Alternative zu Aktien

Etwas anders schätzt Manuel Ferreira, Chefstratege der ZKB, die Lage ein. Zwar geht auch er davon aus, dass die ersten Monate 2024 durch eine konjunkturelle Abkühlung gekennzeichnet sein werden. Entsprechend rechnet er mit einer erhöhten Volatilität. Diese dürfte aber schnell verdaut sein, weswegen er denn auch - anders als die anderen beiden Strategen - dazu rät, das Portfolio schon bald sukzessive zyklischer auszurichten bzw. die Aktienpositionen auszubauen.
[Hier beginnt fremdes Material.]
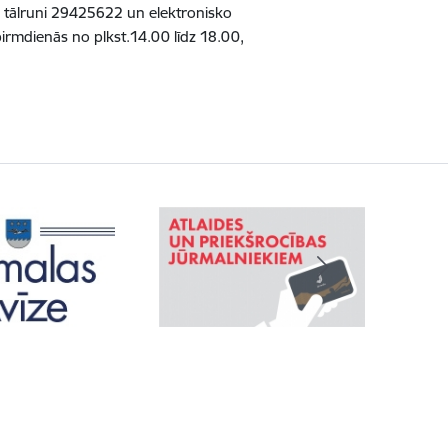
a tālruni 29425622 un elektronisko
irmdienās no plkst.14.00 līdz 18.00,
Aber auch Obligationen stellen seiner Meinung nach eine spannende Alternative dar. "Denn die Zeiten sind vorbei, in denen die Anleger keine Alternative zu Aktien hatten", sagt Ferreira. "Anleihen werfen wieder positive Renditen ab und deren Kurse werden von der Konjunkturschwäche, dem Inflationsrückgang und den neutralisierenden Zinssenkungen profitieren."
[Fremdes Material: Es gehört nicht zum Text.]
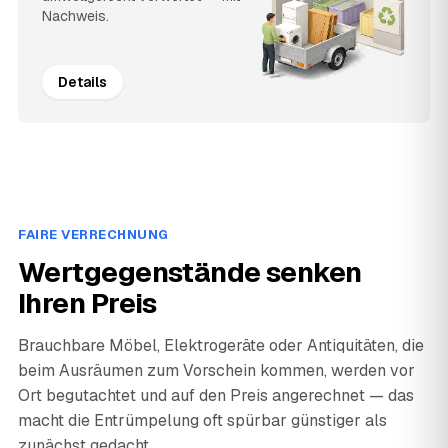
Nachweis.
Details
FAIRE VERRECHNUNG
Wertgegenstände senken
Ihren Preis
Brauchbare Möbel, Elektrogeräte oder Antiquitäten, die
beim Ausräumen zum Vorschein kommen, werden vor
Ort begutachtet und auf den Preis angerechnet — das
macht die Entrümpelung oft spürbar günstiger als
zunächst gedacht.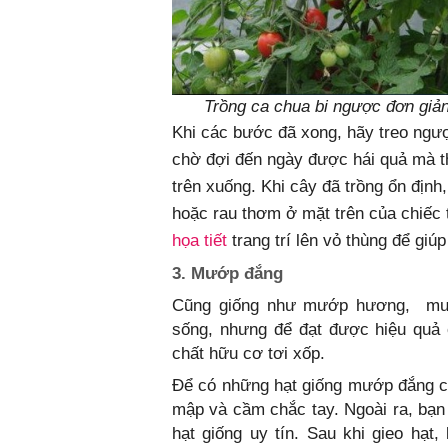
Trồng ca chua bi ngược đơn giả
Khi các bước đã xong, hãy treo ngượ
chờ đợi đến ngày được hái quả mà th
trên xuống. Khi cây đã trồng ổn định,
hoặc rau thơm ở mặt trên của chiếc
họa tiết
trang trí lên vỏ thùng để gi
3. Mướp đắng
Cũng giống như mướp hương, mướp
sống, nhưng để đạt được hiệu quả c
chất hữu cơ tơi xốp.
Để có những hạt giống mướp đắng c
mập và cầm chắc tay. Ngoài ra, bạn
hạt giống uy tín. Sau khi gieo hạ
Auch die Anlageexperten des Finanzdienstleisters State Street Global Advisors sind der Ansicht, dass "angesichts einer möglichen deutlichen Verlangsamung der Wirtschaftstätigkeit und einer anhaltenden Disinflation festverzinsliche Wertpapiere unter Risiko-/Ertragsgesichtspunkten eine der am besten positionierten Anlageklassen darstellen". Insbesondere Staatsanleihen wie etwa US-Treasuries seien mittelfristig eine attraktive Möglichkeit.